I don't know if that is news to anyone, but it makes sense why so many games use the LY == LYC IRQ when changing SX midscreen. A timely LY == LYC IRQ should happen during Mode 2. No idea what happens when we try writing SX during Mode 3, most likely the same as Mode 0. Don't know if that helps, or if that muddies up things even more. I'll have to adjust the test ROM to account for this, so I'll probably have something ready later during the day/night.

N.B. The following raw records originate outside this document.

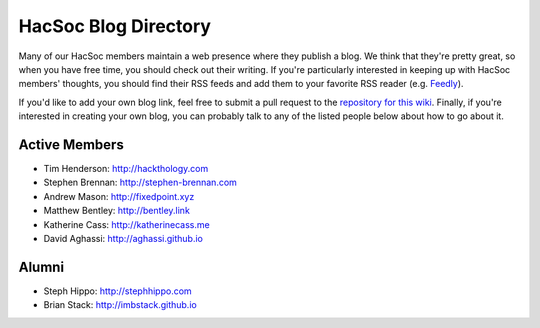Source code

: HacSoc Blog Directory
=====================

Many of our HacSoc members maintain a web presence where they publish a blog.
We think that they're pretty great, so when you have free time, you should check
out their writing.  If you're particularly interested in keeping up with HacSoc
members' thoughts, you should find their RSS feeds and add them to your favorite
RSS reader (e.g. `Feedly <https://feedly.com>`_).

If you'd like to add your own blog link, feel free to submit a pull request to
the `repository for this wiki <https://github.com/hacsoc/wiki>`_.  Finally, if
you're interested in creating your own blog, you can probably talk to any of the
listed people below about how to go about it.

Active Members
--------------

- Tim Henderson: http://hackthology.com
- Stephen Brennan: http://stephen-brennan.com
- Andrew Mason: http://fixedpoint.xyz
- Matthew Bentley: http://bentley.link
- Katherine Cass: http://katherinecass.me
- David Aghassi: http://aghassi.github.io

Alumni
------

- Steph Hippo: http://stephhippo.com
- Brian Stack: http://imbstack.github.io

Alright, I think this is good enough. Forget about what I said earlier. Seems you can change SX in Mode 2, Mode 3, and Mode 0 and still have it take effect on the next line. Not being able to get it working on HBlank was just my bad coding
Anyway, it's simple. The test ROM just shifts a fullscreen pattern by 0 or 1 every other line (the original pattern is already shifted every other line, so SX changes "correct" it). The result should create a series of vertical bars. The source code is attached as well as the ROM. Nothing fancy, but I've messed around with the OAM-STAT IRQ a few times to get it working with Modes 2, 3, and 0. Same result on real hardware. Nothing changes on the current line, just the next one. My guess is the latched value for SX is determined between the end of Mode 0 and the start of Mode 2.
mmm, I think something is still wrong with my implementation. Look at this, first line is inverted, and the rest start with black line.
What's the correct pattern for your test ?
The 1st line should be in sync with the rest. Technically, the very last pixel on some of the scanlines should be messed up as well, but I haven't pinpointed why that seems to happens on real hardware.
To me, it looks like you're applying SX = 1 to the 1st scanline. This shouldn't happen. Every even line should have SX = 0, and every odd line should have SX = 1. The only time SX is changed is in those OAM-STAT interrupts. I think what you're dealing with is some obscure (and poorly documented) behavior with the last scanline in VBlank that affects Line 0's STAT interrupts and LYC interrupts. For more info, check out Kirby's Dream Land 2's intro with LYC == 0 IRQ. Line 153 does some funky stuff, and it looks like that's at play here. Try stepping the test ROM through BGB for a closer look.